» TEXT BLOCK

William Blake famously observed that the fool who persists in his folly shall become wise. Pouting peroxide post-punk Kirk Brandon represented a pretty stiff challenge to that weighty maxim.

Brandon’s brooding sense of self-importance was exemplified by the name of this, his second major band: the Spear of Destiny was said to be the sword with which Roman centurion Longinus killed Christ on the cross. Brandon’s music, an epic quest for rock power and glory, palpably craved similar significance.

He got away with his daftness because he wrote a lot of killer tunes. This 3CD compilation of their three albums for Epic Records, with 12″ mixes, B-sides and live tracks, confirms that if you kept a straight face through their bluster, fine songs lay within.

Their 1983 debut, Grapes Of Wrath, was originally to be an album for Brandon’s previous group, Theatre Of Hate, and retained that band’s key elements of barbed guitar, tribal drums and vague mysticism.

» RECORD SET
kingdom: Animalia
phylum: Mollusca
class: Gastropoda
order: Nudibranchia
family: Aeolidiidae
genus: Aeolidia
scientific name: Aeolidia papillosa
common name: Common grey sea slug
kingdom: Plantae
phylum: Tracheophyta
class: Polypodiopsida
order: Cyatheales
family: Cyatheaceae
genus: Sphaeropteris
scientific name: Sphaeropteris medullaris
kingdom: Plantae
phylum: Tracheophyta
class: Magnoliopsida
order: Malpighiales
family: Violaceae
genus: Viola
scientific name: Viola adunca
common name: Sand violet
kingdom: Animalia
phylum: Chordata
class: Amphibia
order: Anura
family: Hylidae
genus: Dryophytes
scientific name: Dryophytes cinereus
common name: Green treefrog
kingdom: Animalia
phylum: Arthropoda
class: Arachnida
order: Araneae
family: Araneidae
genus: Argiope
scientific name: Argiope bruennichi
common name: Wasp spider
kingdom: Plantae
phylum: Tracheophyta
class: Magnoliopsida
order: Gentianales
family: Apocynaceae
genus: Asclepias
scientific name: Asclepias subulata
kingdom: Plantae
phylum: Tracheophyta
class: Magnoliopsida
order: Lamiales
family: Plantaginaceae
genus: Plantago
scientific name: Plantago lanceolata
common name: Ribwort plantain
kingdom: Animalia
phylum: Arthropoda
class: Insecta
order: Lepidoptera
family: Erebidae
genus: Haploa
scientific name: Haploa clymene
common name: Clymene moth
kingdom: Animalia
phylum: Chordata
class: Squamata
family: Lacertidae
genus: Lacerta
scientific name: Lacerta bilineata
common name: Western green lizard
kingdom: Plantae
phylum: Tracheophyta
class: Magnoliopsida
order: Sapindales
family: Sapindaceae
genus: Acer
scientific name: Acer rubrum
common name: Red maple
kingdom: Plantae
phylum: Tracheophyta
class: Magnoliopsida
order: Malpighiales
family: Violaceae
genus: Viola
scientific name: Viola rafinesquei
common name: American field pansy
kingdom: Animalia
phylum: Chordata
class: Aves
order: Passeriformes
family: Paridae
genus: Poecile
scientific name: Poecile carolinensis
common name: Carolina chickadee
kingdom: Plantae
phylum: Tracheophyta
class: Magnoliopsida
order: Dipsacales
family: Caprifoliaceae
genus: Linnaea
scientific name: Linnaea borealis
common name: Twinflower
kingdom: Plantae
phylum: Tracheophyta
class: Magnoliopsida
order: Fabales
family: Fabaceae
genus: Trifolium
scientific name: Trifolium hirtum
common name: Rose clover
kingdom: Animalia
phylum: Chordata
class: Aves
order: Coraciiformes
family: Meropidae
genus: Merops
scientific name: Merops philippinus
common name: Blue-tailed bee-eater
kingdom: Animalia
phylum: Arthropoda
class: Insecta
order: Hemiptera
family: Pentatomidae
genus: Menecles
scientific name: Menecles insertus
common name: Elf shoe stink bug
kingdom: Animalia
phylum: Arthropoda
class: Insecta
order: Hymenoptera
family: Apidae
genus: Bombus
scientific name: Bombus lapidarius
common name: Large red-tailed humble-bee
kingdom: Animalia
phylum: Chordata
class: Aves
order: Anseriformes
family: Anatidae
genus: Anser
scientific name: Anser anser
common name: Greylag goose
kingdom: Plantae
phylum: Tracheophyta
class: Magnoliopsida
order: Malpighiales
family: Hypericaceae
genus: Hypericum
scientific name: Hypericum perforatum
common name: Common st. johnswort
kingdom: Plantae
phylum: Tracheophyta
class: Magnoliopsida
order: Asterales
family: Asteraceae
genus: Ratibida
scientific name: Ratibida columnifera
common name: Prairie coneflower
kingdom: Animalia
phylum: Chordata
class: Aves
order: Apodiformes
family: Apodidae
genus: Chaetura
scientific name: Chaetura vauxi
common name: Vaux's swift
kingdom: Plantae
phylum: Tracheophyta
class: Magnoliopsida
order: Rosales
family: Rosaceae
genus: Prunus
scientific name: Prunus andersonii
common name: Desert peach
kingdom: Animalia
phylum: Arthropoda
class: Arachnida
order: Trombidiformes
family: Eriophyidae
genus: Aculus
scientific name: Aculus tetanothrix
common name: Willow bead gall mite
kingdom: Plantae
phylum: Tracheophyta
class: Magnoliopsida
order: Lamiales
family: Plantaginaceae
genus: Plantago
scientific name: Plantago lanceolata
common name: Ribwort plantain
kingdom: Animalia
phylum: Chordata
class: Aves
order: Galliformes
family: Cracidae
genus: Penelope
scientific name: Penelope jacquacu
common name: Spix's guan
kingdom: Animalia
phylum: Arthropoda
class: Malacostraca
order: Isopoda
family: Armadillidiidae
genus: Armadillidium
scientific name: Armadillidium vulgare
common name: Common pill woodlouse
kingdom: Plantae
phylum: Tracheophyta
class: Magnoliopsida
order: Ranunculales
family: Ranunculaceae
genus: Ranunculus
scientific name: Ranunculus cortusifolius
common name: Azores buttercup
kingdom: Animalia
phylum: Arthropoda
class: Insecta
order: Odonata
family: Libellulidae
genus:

» EXERCISE
Reproduce word for word the portion of the Spear of Destiny review starting with "He got away" and going on through "songs lay within.".

» COMPLETED EXERCISE
He got away with his daftness because he wrote a lot of killer tunes. This 3CD compilation of their three albums for Epic Records, with 12″ mixes, B-sides and live tracks, confirms that if you kept a straight face through their bluster, fine songs lay within.